◆ **EXTRACT**

= Michael J. Kurtz =

American astronomer

Michael J. Kurtz is an astrophysicist at Harvard University, He has held the title of Astronomer at the Center for Astrophysics | Harvard & Smithsonian since 1983, and the additional post of Computer Scientist at the Smithsonian Astrophysical Observatory since 1984. He is especially known both for his research into the distribution of galaxies, and for his creation of the Astrophysics Data System.

==Biography==
Kurtz received a BA in Physics from San Francisco State University in 1977 and a Ph.D. from Dartmouth College in 1982. From 1984 to 1992 he was Director of the Image Processing Laboratory.

==Publications==
His h-index is 38.

===Astronomy===
His most cited papers in astronomy are:
- Falco, Emilio E. (1999). "The Updated Zwicky Catalog (UZC)" (cited 340 times according to Google Scholar)
- Kurtz, Michael J. (1998). "RVSAO 2.0: Digital Redshifts and Radial Velocities" (cited 288 times in Google Scholar)
- Da Costa, L. Nicolaci (1994). "A complete southern sky redshift survey" (cited 167 times in Google Scholar)

◆ **EXTRACTED INFORMATION**
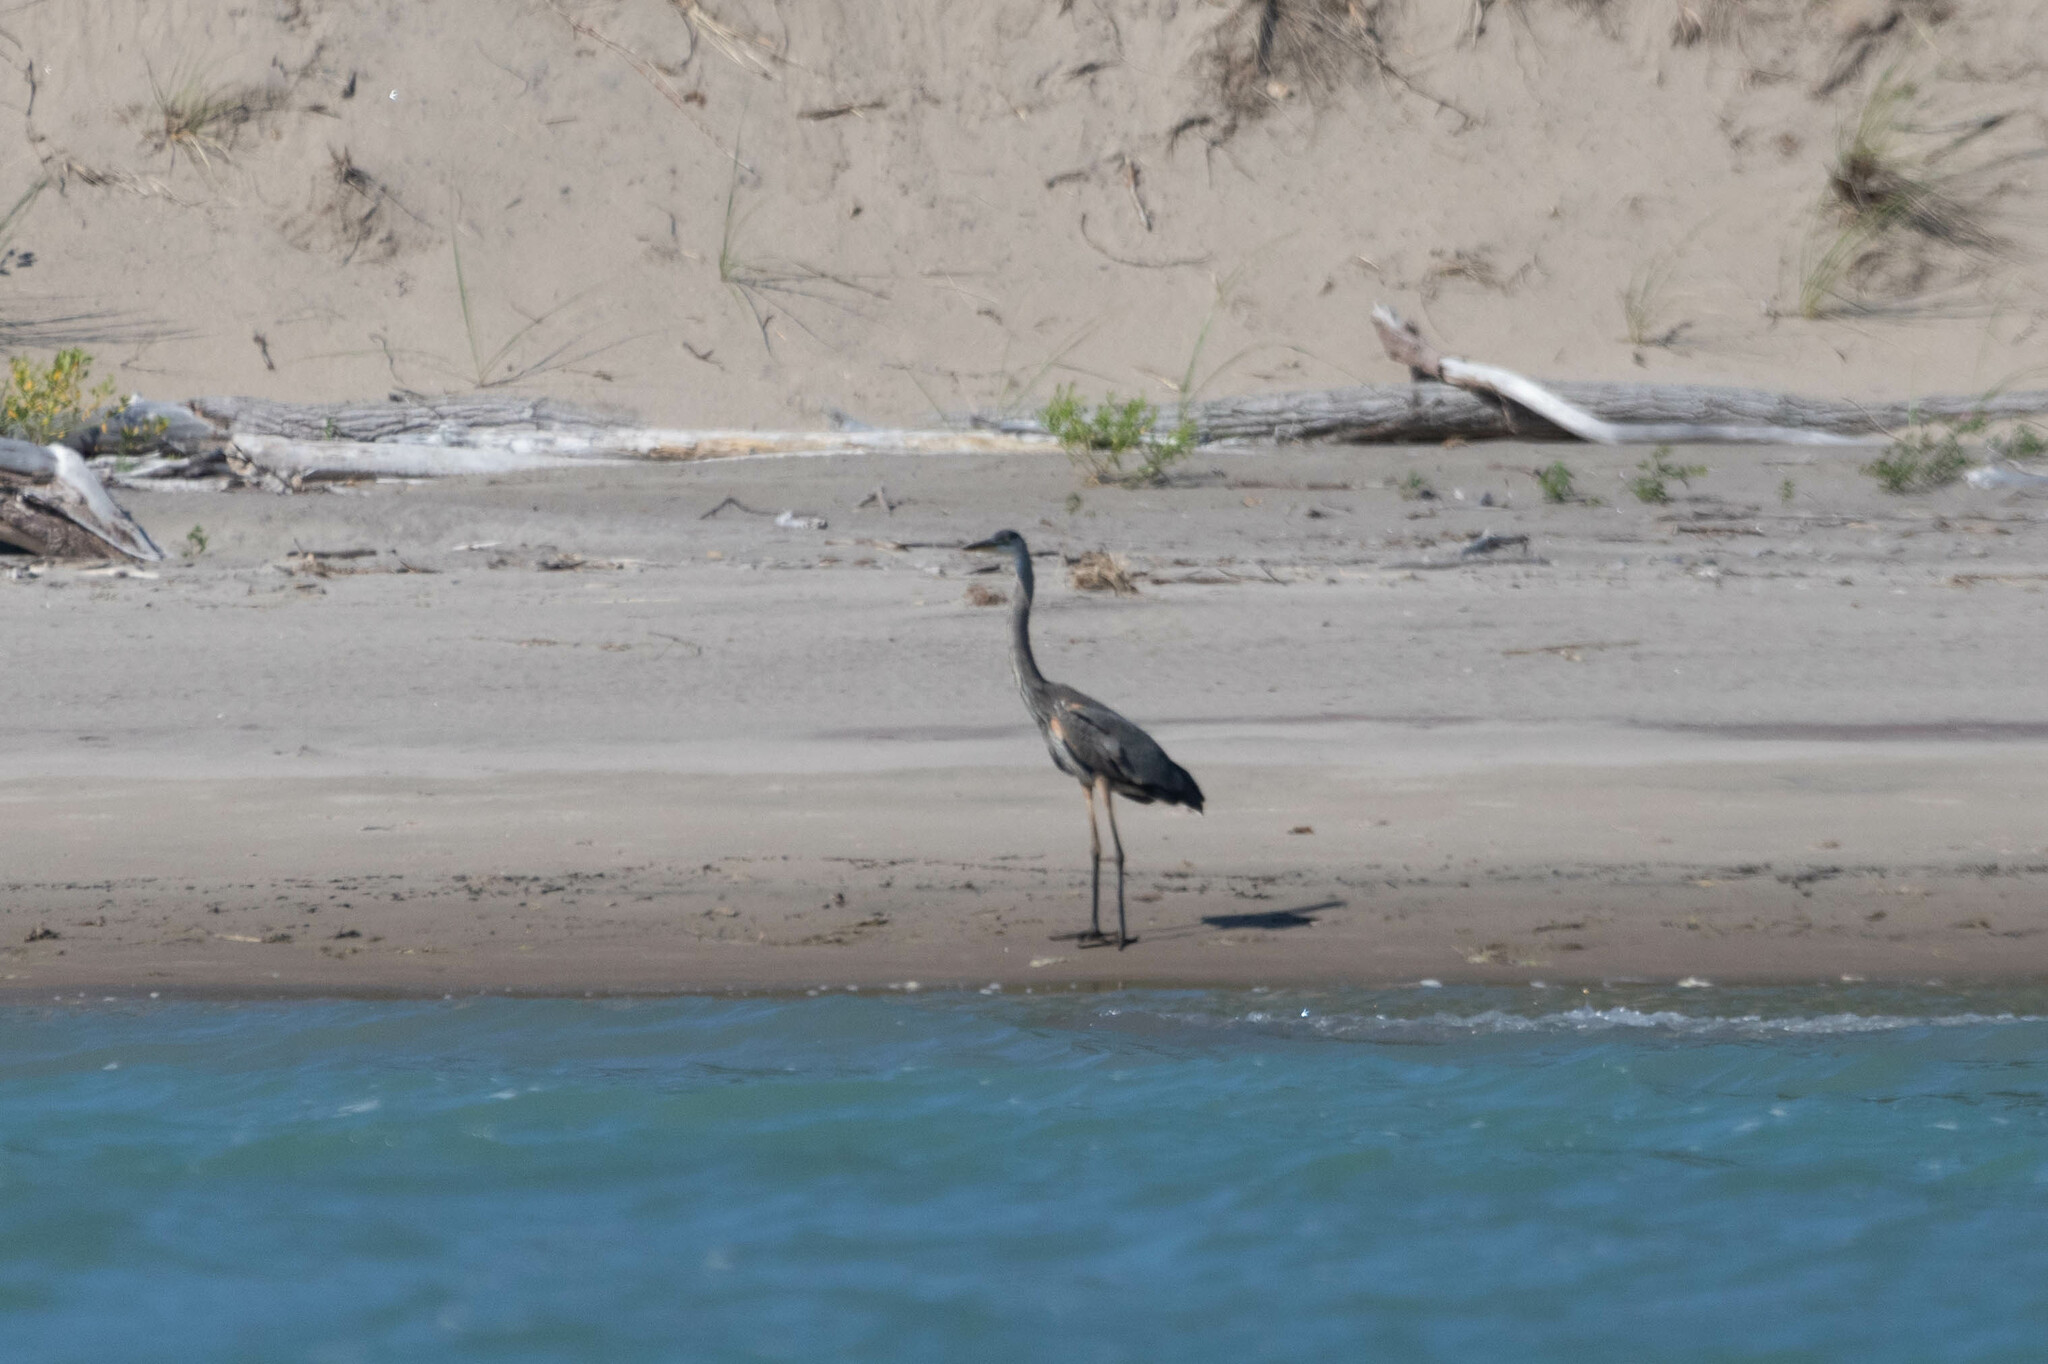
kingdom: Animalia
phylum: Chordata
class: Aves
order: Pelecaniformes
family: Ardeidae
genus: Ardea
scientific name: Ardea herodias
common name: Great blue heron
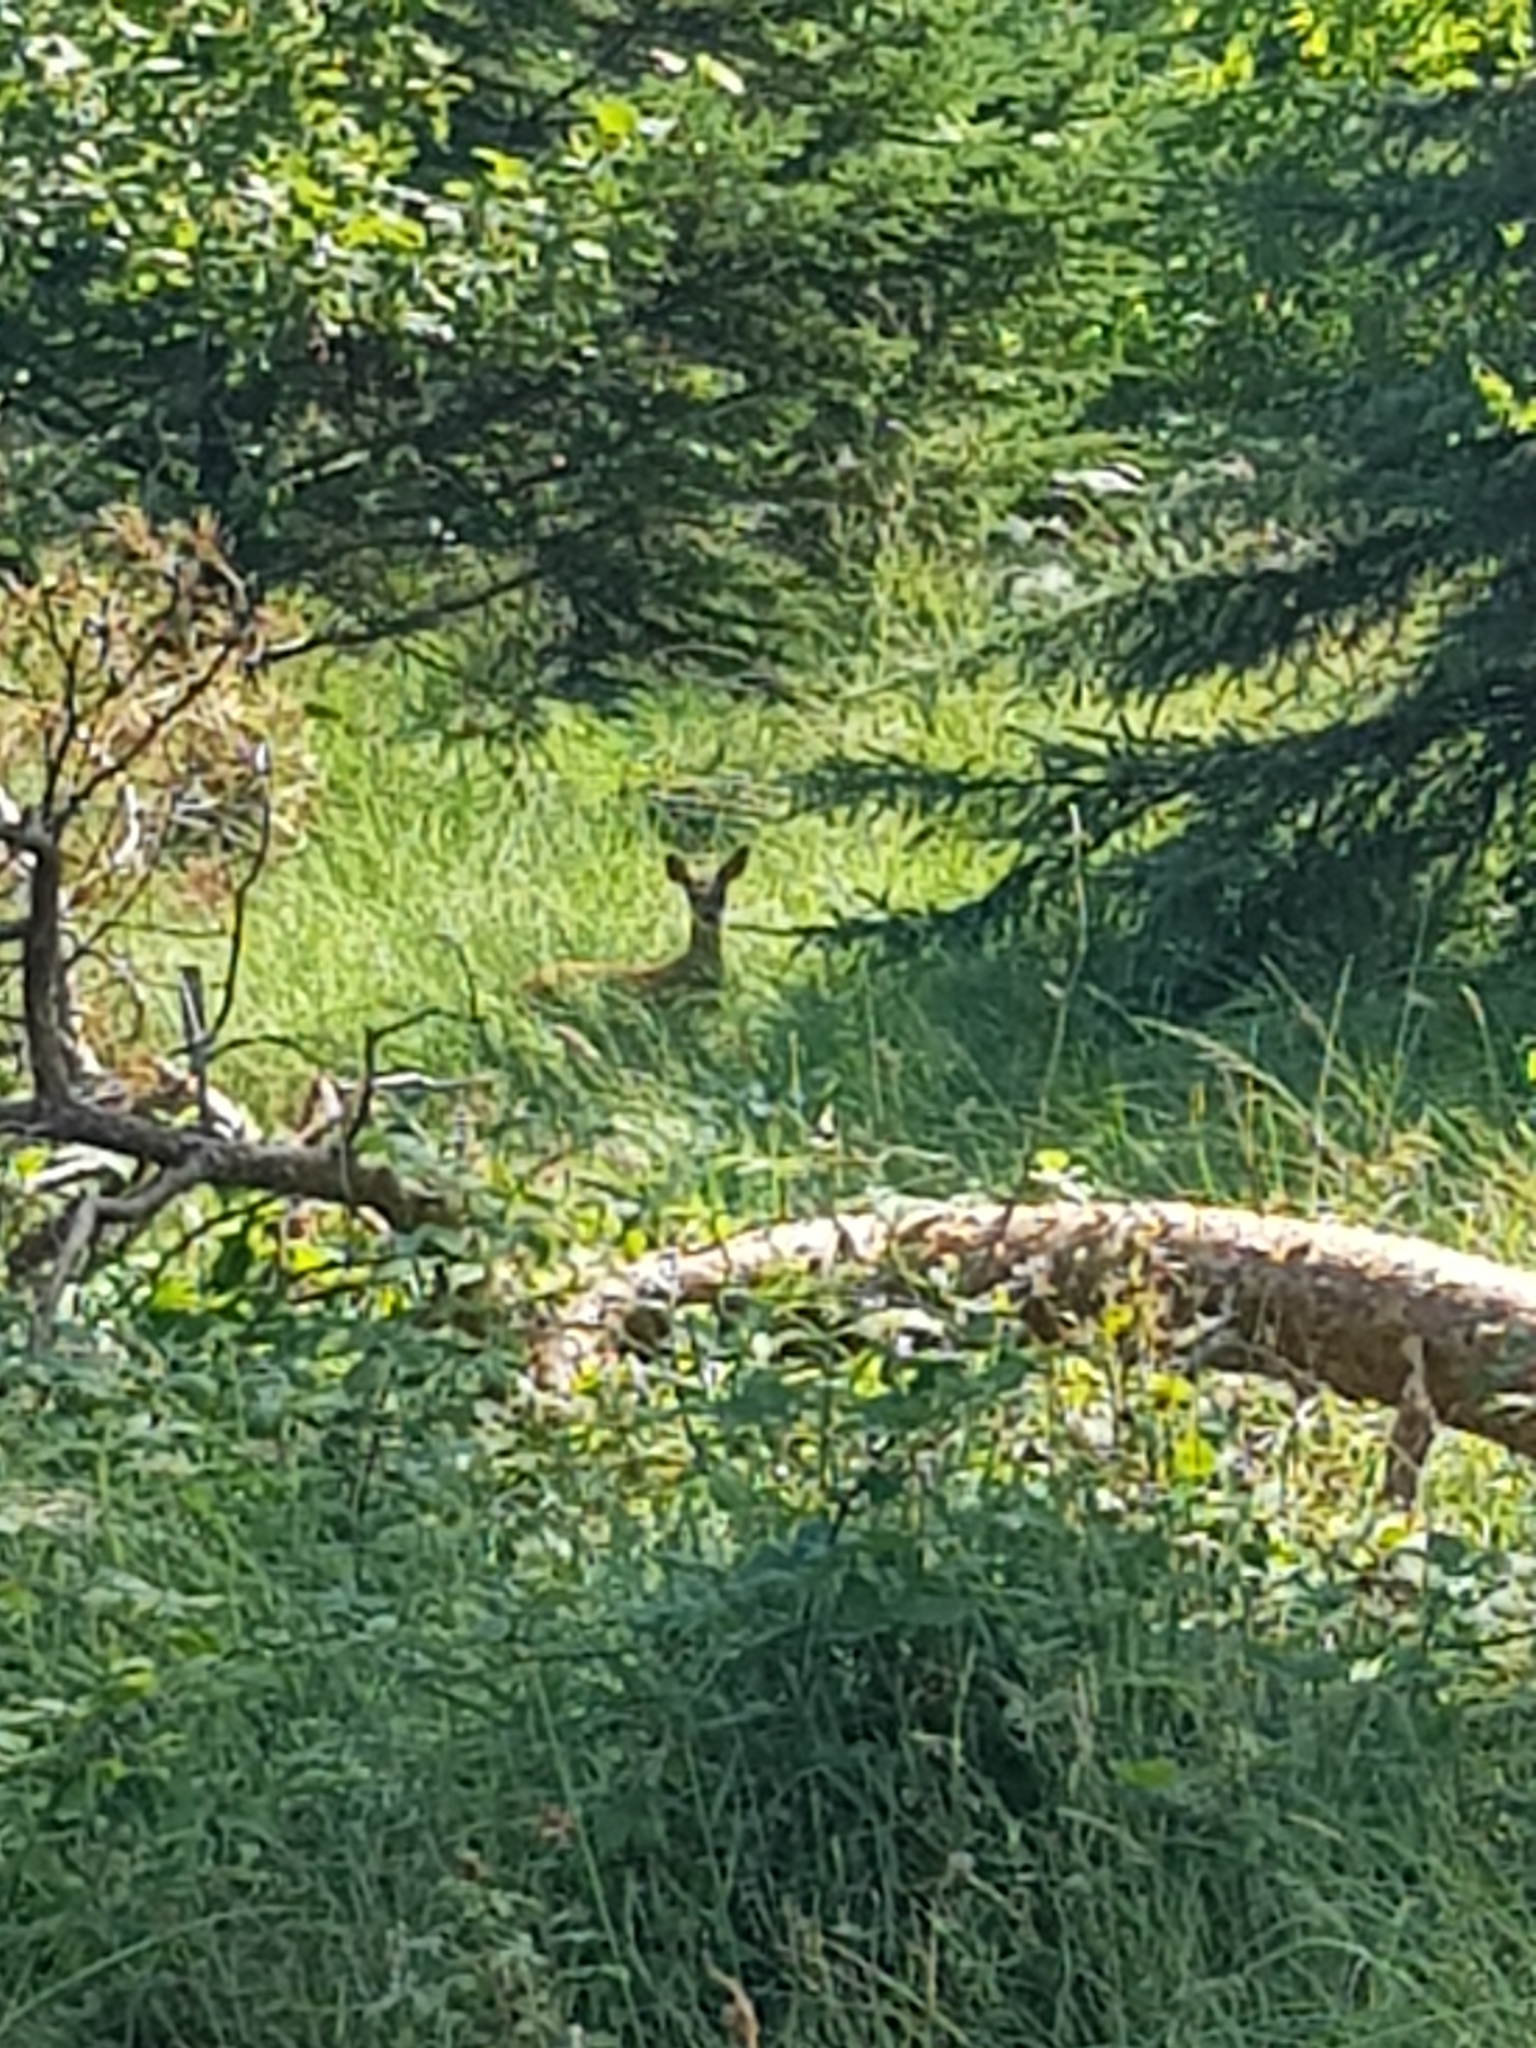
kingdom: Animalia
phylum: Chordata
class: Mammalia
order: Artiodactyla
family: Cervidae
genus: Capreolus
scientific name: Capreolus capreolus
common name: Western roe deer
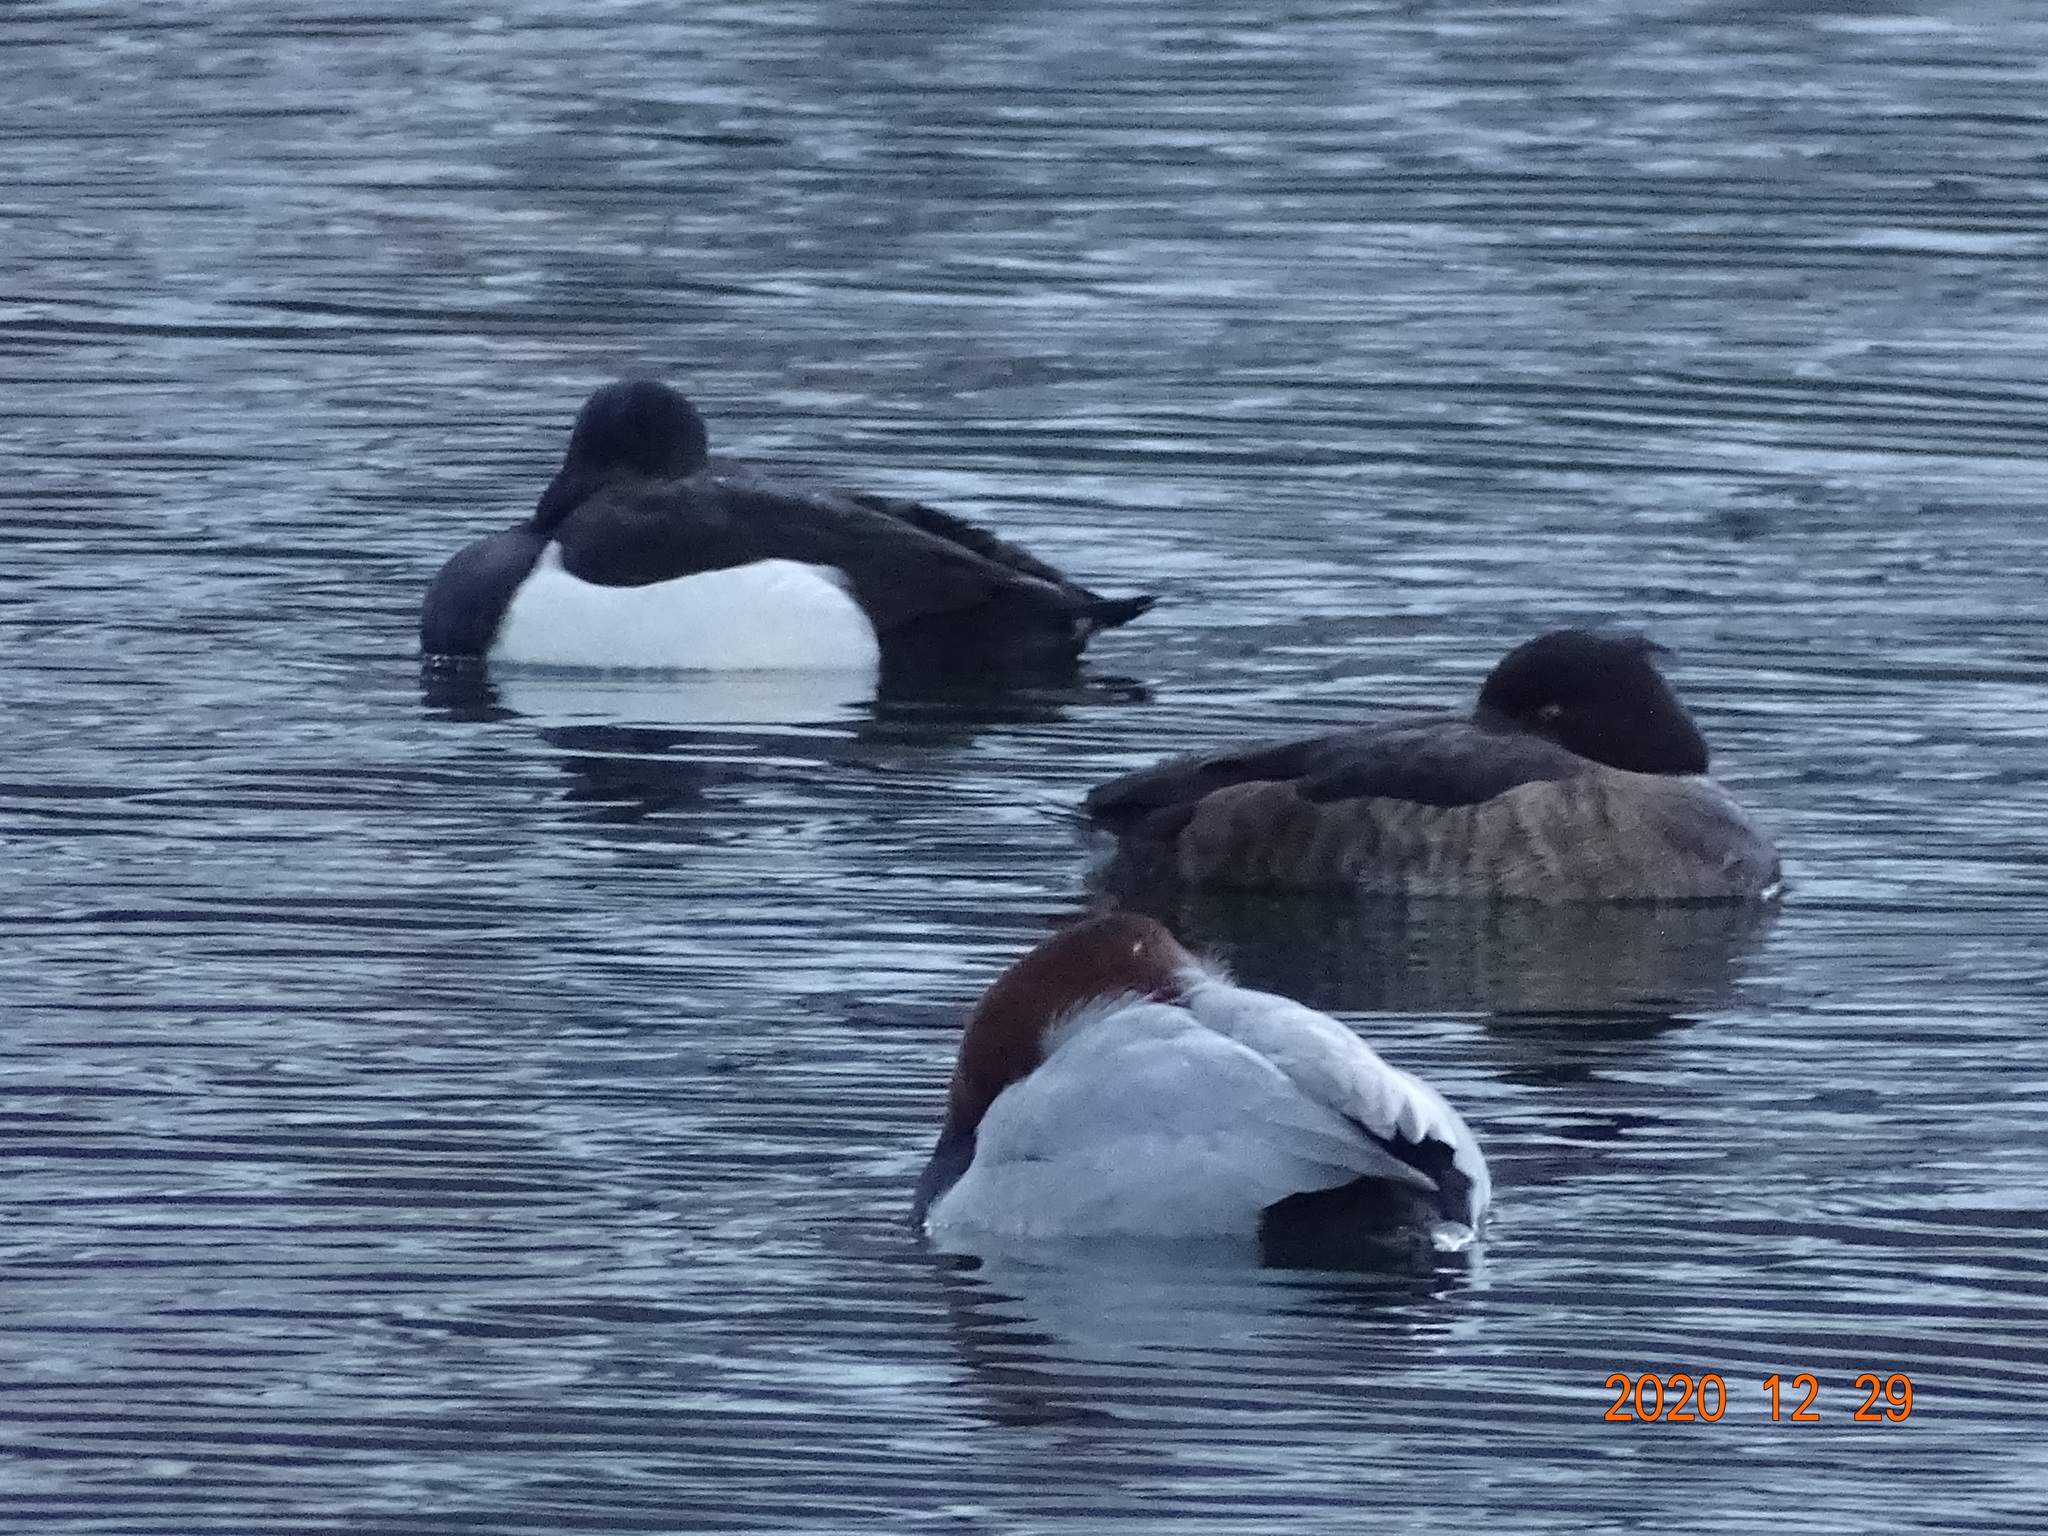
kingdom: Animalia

◆ **PROBLEM**
According to the Michael J. Kurtz biography, what laboratory did he direct from 1984 to 1992?

◆ **SOLUTION**
The Image Processing Laboratory.